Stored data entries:
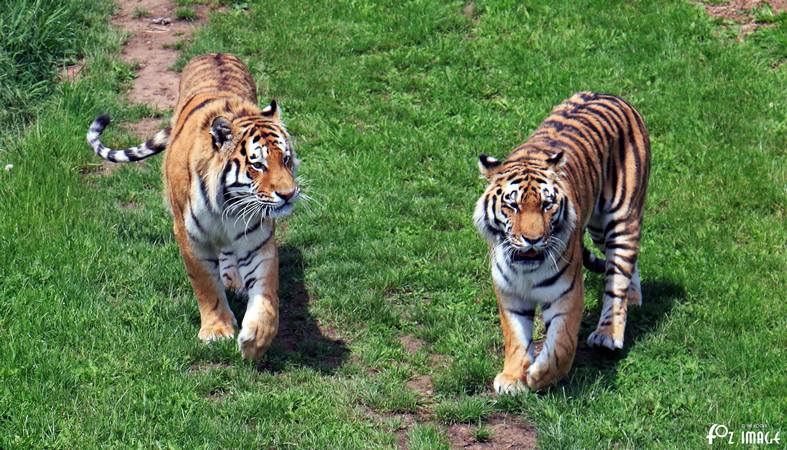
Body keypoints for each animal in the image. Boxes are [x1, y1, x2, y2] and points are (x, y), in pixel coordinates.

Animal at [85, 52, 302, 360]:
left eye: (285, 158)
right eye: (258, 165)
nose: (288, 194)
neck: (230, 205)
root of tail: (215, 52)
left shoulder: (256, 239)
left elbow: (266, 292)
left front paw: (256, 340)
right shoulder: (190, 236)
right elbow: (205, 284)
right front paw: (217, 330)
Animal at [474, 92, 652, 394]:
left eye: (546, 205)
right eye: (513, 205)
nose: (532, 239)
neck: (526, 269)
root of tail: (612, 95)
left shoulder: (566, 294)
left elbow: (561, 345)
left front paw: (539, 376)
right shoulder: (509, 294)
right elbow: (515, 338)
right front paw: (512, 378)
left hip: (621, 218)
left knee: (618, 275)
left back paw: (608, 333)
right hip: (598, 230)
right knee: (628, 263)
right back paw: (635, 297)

---

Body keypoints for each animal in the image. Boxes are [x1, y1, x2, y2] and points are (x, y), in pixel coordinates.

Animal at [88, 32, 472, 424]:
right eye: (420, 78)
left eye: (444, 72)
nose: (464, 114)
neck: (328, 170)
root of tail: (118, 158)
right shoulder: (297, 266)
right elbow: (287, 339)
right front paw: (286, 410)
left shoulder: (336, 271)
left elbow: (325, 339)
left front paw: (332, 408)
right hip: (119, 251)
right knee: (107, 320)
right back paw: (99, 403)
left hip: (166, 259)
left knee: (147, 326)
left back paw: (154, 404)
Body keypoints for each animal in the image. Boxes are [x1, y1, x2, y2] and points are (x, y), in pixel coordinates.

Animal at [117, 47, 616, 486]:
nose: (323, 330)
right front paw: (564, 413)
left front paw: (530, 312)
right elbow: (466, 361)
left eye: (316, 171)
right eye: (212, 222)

* * *

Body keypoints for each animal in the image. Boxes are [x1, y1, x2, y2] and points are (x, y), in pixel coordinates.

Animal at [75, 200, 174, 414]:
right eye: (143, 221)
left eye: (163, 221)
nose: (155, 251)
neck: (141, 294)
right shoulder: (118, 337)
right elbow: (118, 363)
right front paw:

▶ What needs to be done
Go through the records line by line, and copy each line that holds the string "back".

▶ Solution to this exercise
left back paw: (608, 333)
right back paw: (635, 297)
right back paw: (99, 403)
left back paw: (154, 404)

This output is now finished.